╭─ Source material

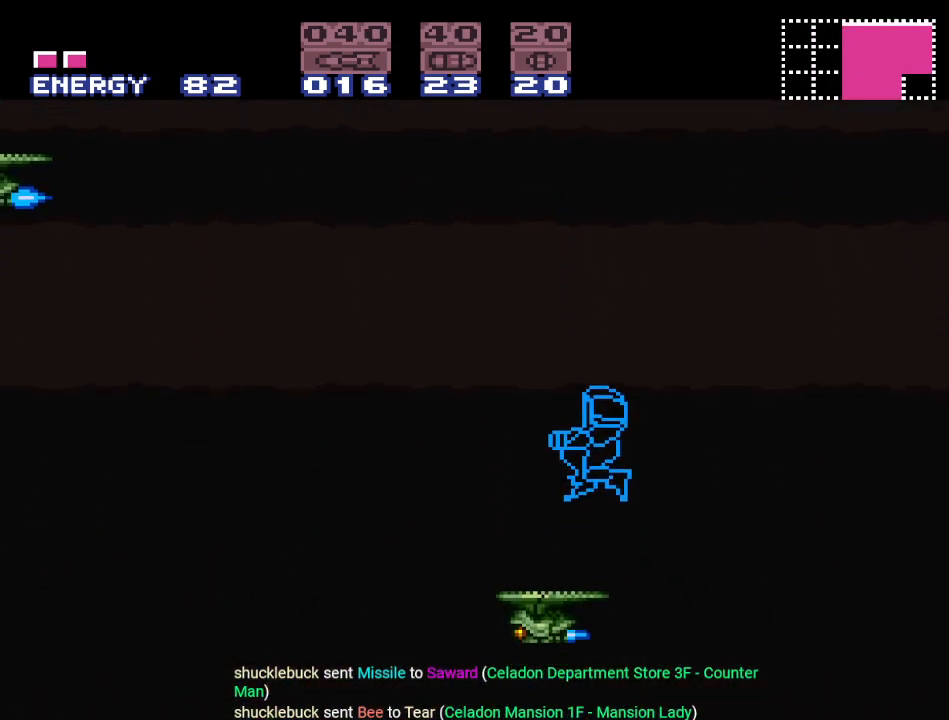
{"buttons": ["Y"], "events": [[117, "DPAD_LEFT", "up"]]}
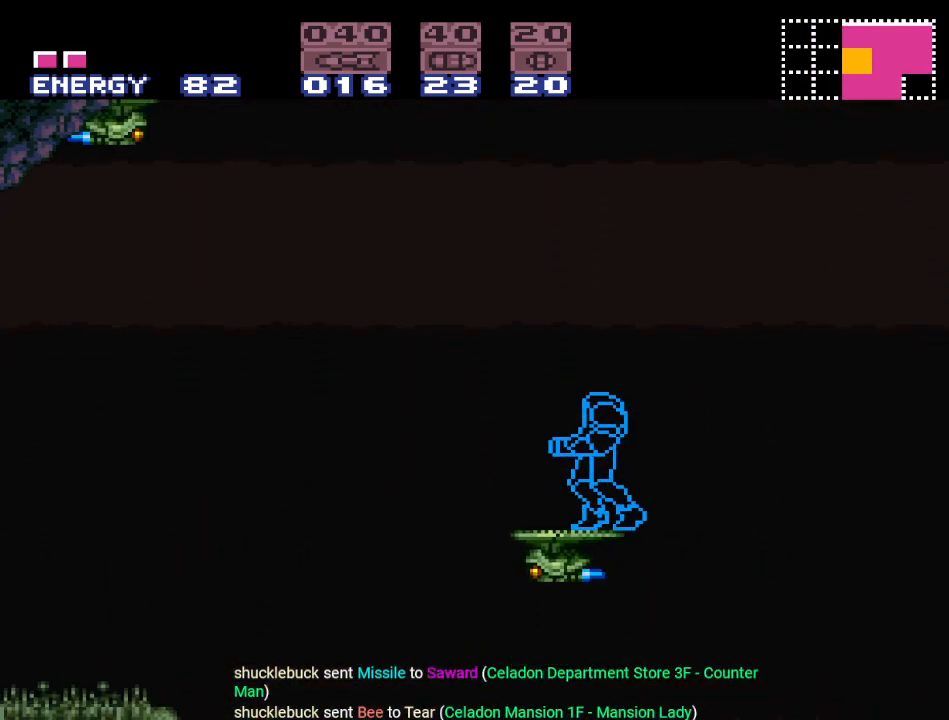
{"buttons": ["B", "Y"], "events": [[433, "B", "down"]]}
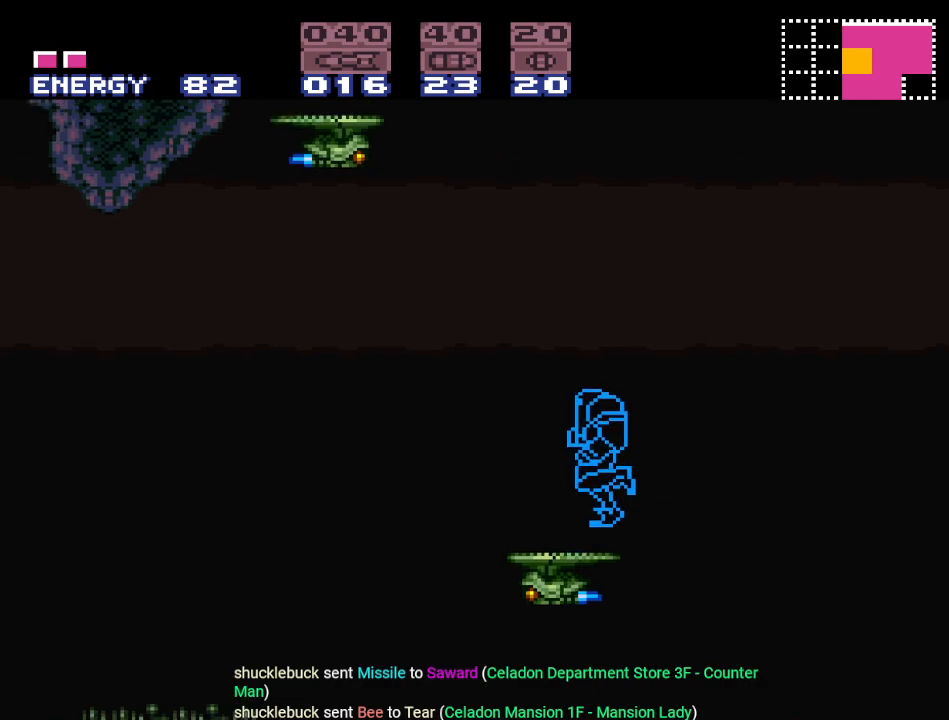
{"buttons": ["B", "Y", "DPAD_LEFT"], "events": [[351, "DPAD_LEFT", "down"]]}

╰─

▶ [The problem] An image-free, exact version of the listing above is required.

▶ [Output for this task]
{"buttons": ["Y"], "events": [[117, "DPAD_LEFT", "up"]]}
{"buttons": ["B", "Y"], "events": [[433, "B", "down"]]}
{"buttons": ["B", "Y", "DPAD_LEFT"], "events": [[351, "DPAD_LEFT", "down"]]}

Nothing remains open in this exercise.